I spent a couple of days this week reworking the Scots School dictionary app that I’m developing for Scottish Language Dictionaries. Over the past couple of weeks I have received feedback from a number of people about the first version I put together over the summer and last week created a ‘to do’ list of things that needed tweaked. I’m happy to say that I managed to complete all of these items this week and by Friday I had sent out the URL for a new version for people to try out. I can’t really share the URL here, but hopefully it won’t be long now until the app is available through the iOS App Store and the Android Play Store. The main tasks I managed to tick off were:
1. Updating the interface slightly, mainly just tweaking the colours a bit
2. Creating an introduction page with some sample text (to be replaced with real text). This is now accessible by clicking on the ‘Scots Dictionary for Schools’ header at the top of every page.
3. Creating a ‘random word’ feature for the welcome page, with a button allowing users to load a new word.
4. Creating a placeholder ‘help’ page
5. Updating the footer to include the SLD logo on the right and some text on the left.
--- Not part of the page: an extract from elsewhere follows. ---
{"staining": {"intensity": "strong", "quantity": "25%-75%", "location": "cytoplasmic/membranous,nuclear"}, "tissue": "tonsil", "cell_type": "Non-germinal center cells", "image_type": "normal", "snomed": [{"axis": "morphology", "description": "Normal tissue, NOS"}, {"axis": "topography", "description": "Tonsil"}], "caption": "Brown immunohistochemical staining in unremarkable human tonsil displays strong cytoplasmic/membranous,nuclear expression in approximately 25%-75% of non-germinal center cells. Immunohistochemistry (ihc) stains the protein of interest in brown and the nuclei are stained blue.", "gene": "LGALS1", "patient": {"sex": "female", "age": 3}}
The text changes each time the page fully reloads (only when you navigate between the intro page, browse page, search page and help page, not when you navigate between words on a page).
6. Ensuring the ‘back to search results’ and ‘back to letter’ links when viewing a word now take you to the relevant part of the list rather than dumping you at the top of the page
7. Adding in form numbers, which now appear in grey in the word page (e.g. ‘wey (1)’)
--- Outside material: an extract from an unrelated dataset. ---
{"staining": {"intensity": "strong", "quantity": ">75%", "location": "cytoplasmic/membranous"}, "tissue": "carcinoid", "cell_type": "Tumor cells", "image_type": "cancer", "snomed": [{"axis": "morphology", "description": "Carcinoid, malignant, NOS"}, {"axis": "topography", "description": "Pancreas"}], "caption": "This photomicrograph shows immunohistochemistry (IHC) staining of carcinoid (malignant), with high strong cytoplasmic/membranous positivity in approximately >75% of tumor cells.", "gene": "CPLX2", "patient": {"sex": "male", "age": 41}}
8. Ensuring that if there’s only one search result the navigate between results buttons are now hidden
9. Adding in search term highlighting, with the search term highlighted in yellow in the word page
10. Making all words in ‘related words’ and ‘meaning’ sections clickable. Click on one to bring up a popup allowing you to select ‘Scots’ or ‘English’ then press search to search the full text for this word.
11. Ensuring the ‘search’ button no longer gets hidden by the footer. You still have to scroll down the page to see it, but at least it should be visible on al screens now.
12. Removing the confusing ‘<<‘ and ‘>>’ symbols and instead styling the text within these as dark blue and bold to make them stand out.
A further day was mostly taken up with AHRC duties, reviewing yet another technical plan. I’ve got another one to do next week too. I also met with Scott Spurlock from Theology to discuss a project he is putting together. He was interested in the possibilities of performing the equivalent of OCR on handwritten texts, more specifically on cursive, historical texts written by many different hands. I spent a bit of time researching this possibility and speaking to other developers in the College about it but it’s not looking massively promising. There is a Wikipedia page on handwriting recognition (http://en.wikipedia.org/wiki/Handwriting_recognition) but it rather unpromisingly states “There is no OCR/ICR engine that supports handwriting recognition as of today.” The current state of the art seems to be tools that can either:
1. Recognise individual handwritten printed characters in separate boxes (e.g. in forms or post codes)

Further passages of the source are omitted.